=== What the task requires ===
Rewrite the lines below as a JSON list of strings, one string per line, omitting blank lines.

=== Records for the task ===
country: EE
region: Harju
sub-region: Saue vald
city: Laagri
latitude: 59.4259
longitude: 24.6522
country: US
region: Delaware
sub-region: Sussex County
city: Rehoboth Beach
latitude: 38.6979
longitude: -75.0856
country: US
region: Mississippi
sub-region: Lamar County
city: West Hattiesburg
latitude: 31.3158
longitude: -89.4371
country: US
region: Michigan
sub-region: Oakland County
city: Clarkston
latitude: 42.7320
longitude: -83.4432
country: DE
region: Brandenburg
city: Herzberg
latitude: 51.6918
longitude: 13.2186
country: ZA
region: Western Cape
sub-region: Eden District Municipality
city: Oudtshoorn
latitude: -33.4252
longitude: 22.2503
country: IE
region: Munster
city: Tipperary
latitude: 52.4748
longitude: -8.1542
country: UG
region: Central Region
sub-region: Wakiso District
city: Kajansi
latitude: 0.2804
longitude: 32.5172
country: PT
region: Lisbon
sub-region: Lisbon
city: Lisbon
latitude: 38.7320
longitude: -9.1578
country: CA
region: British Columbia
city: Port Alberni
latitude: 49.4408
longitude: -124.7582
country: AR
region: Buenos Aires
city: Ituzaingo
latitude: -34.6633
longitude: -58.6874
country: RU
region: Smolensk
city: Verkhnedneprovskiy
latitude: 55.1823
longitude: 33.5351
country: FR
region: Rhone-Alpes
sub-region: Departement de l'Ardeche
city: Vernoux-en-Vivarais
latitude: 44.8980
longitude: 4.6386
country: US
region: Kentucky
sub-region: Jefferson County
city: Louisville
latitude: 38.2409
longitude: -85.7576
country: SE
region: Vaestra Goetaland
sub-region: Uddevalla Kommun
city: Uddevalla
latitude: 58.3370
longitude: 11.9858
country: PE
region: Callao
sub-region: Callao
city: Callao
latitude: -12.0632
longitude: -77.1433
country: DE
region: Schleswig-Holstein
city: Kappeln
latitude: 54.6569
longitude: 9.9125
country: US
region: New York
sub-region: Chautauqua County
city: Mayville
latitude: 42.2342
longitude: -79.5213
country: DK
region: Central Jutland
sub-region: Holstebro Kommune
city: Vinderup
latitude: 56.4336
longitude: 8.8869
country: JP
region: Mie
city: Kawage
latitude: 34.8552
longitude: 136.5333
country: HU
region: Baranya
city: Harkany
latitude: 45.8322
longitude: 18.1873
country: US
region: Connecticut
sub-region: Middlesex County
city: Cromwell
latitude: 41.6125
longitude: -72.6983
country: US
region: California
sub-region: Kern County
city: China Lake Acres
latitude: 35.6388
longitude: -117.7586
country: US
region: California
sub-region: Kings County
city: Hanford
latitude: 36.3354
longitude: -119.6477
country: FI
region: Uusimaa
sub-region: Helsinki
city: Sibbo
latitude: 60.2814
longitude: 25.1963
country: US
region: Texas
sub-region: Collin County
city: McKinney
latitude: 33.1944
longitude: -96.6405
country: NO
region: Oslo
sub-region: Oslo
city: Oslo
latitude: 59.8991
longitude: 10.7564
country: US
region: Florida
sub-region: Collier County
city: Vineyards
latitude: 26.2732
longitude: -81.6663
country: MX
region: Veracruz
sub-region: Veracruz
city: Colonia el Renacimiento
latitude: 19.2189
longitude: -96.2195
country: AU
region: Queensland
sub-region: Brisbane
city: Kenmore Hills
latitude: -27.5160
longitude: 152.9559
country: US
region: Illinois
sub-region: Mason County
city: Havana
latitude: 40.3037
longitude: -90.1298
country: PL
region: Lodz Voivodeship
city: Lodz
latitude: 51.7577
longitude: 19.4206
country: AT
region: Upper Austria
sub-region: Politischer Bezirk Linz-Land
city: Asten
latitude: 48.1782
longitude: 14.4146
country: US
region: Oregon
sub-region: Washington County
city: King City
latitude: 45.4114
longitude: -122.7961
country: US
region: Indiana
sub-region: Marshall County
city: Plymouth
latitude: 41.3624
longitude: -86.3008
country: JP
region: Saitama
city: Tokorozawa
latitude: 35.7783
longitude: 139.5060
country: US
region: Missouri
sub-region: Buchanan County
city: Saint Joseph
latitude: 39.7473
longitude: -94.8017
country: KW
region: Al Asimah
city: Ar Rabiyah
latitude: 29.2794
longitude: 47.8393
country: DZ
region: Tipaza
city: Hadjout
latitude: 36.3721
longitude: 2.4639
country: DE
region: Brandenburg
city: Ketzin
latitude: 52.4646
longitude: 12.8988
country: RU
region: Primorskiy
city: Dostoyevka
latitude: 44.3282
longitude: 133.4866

=== Solution to this exercise ===
[
  "country: EE",
  "region: Harju",
  "sub-region: Saue vald",
  "city: Laagri",
  "latitude: 59.4259",
  "longitude: 24.6522",
  "country: US",
  "region: Delaware",
  "sub-region: Sussex County",
  "city: Rehoboth Beach",
  "latitude: 38.6979",
  "longitude: -75.0856",
  "country: US",
  "region: Mississippi",
  "sub-region: Lamar County",
  "city: West Hattiesburg",
  "latitude: 31.3158",
  "longitude: -89.4371",
  "country: US",
  "region: Michigan",
  "sub-region: Oakland County",
  "city: Clarkston",
  "latitude: 42.7320",
  "longitude: -83.4432",
  "country: DE",
  "region: Brandenburg",
  "city: Herzberg",
  "latitude: 51.6918",
  "longitude: 13.2186",
  "country: ZA",
  "region: Western Cape",
  "sub-region: Eden District Municipality",
  "city: Oudtshoorn",
  "latitude: -33.4252",
  "longitude: 22.2503",
  "country: IE",
  "region: Munster",
  "city: Tipperary",
  "latitude: 52.4748",
  "longitude: -8.1542",
  "country: UG",
  "region: Central Region",
  "sub-region: Wakiso District",
  "city: Kajansi",
  "latitude: 0.2804",
  "longitude: 32.5172",
  "country: PT",
  "region: Lisbon",
  "sub-region: Lisbon",
  "city: Lisbon",
  "latitude: 38.7320",
  "longitude: -9.1578",
  "country: CA",
  "region: British Columbia",
  "city: Port Alberni",
  "latitude: 49.4408",
  "longitude: -124.7582",
  "country: AR",
  "region: Buenos Aires",
  "city: Ituzaingo",
  "latitude: -34.6633",
  "longitude: -58.6874",
  "country: RU",
  "region: Smolensk",
  "city: Verkhnedneprovskiy",
  "latitude: 55.1823",
  "longitude: 33.5351",
  "country: FR",
  "region: Rhone-Alpes",
  "sub-region: Departement de l'Ardeche",
  "city: Vernoux-en-Vivarais",
  "latitude: 44.8980",
  "longitude: 4.6386",
  "country: US",
  "region: Kentucky",
  "sub-region: Jefferson County",
  "city: Louisville",
  "latitude: 38.2409",
  "longitude: -85.7576",
  "country: SE",
  "region: Vaestra Goetaland",
  "sub-region: Uddevalla Kommun",
  "city: Uddevalla",
  "latitude: 58.3370",
  "longitude: 11.9858",
  "country: PE",
  "region: Callao",
  "sub-region: Callao",
  "city: Callao",
  "latitude: -12.0632",
  "longitude: -77.1433",
  "country: DE",
  "region: Schleswig-Holstein",
  "city: Kappeln",
  "latitude: 54.6569",
  "longitude: 9.9125",
  "country: US",
  "region: New York",
  "sub-region: Chautauqua County",
  "city: Mayville",
  "latitude: 42.2342",
  "longitude: -79.5213",
  "country: DK",
  "region: Central Jutland",
  "sub-region: Holstebro Kommune",
  "city: Vinderup",
  "latitude: 56.4336",
  "longitude: 8.8869",
  "country: JP",
  "region: Mie",
  "city: Kawage",
  "latitude: 34.8552",
  "longitude: 136.5333",
  "country: HU",
  "region: Baranya",
  "city: Harkany",
  "latitude: 45.8322",
  "longitude: 18.1873",
  "country: US",
  "region: Connecticut",
  "sub-region: Middlesex County",
  "city: Cromwell",
  "latitude: 41.6125",
  "longitude: -72.6983",
  "country: US",
  "region: California",
  "sub-region: Kern County",
  "city: China Lake Acres",
  "latitude: 35.6388",
  "longitude: -117.7586",
  "country: US",
  "region: California",
  "sub-region: Kings County",
  "city: Hanford",
  "latitude: 36.3354",
  "longitude: -119.6477",
  "country: FI",
  "region: Uusimaa",
  "sub-region: Helsinki",
  "city: Sibbo",
  "latitude: 60.2814",
  "longitude: 25.1963",
  "country: US",
  "region: Texas",
  "sub-region: Collin County",
  "city: McKinney",
  "latitude: 33.1944",
  "longitude: -96.6405",
  "country: NO",
  "region: Oslo",
  "sub-region: Oslo",
  "city: Oslo",
  "latitude: 59.8991",
  "longitude: 10.7564",
  "country: US",
  "region: Florida",
  "sub-region: Collier County",
  "city: Vineyards",
  "latitude: 26.2732",
  "longitude: -81.6663",
  "country: MX",
  "region: Veracruz",
  "sub-region: Veracruz",
  "city: Colonia el Renacimiento",
  "latitude: 19.2189",
  "longitude: -96.2195",
  "country: AU",
  "region: Queensland",
  "sub-region: Brisbane",
  "city: Kenmore Hills",
  "latitude: -27.5160",
  "longitude: 152.9559",
  "country: US",
  "region: Illinois",
  "sub-region: Mason County",
  "city: Havana",
  "latitude: 40.3037",
  "longitude: -90.1298",
  "country: PL",
  "region: Lodz Voivodeship",
  "city: Lodz",
  "latitude: 51.7577",
  "longitude: 19.4206",
  "country: AT",
  "region: Upper Austria",
  "sub-region: Politischer Bezirk Linz-Land",
  "city: Asten",
  "latitude: 48.1782",
  "longitude: 14.4146",
  "country: US",
  "region: Oregon",
  "sub-region: Washington County",
  "city: King City",
  "latitude: 45.4114",
  "longitude: -122.7961",
  "country: US",
  "region: Indiana",
  "sub-region: Marshall County",
  "city: Plymouth",
  "latitude: 41.3624",
  "longitude: -86.3008",
  "country: JP",
  "region: Saitama",
  "city: Tokorozawa",
  "latitude: 35.7783",
  "longitude: 139.5060",
  "country: US",
  "region: Missouri",
  "sub-region: Buchanan County",
  "city: Saint Joseph",
  "latitude: 39.7473",
  "longitude: -94.8017",
  "country: KW",
  "region: Al Asimah",
  "city: Ar Rabiyah",
  "latitude: 29.2794",
  "longitude: 47.8393",
  "country: DZ",
  "region: Tipaza",
  "city: Hadjout",
  "latitude: 36.3721",
  "longitude: 2.4639",
  "country: DE",
  "region: Brandenburg",
  "city: Ketzin",
  "latitude: 52.4646",
  "longitude: 12.8988",
  "country: RU",
  "region: Primorskiy",
  "city: Dostoyevka",
  "latitude: 44.3282",
  "longitude: 133.4866"
]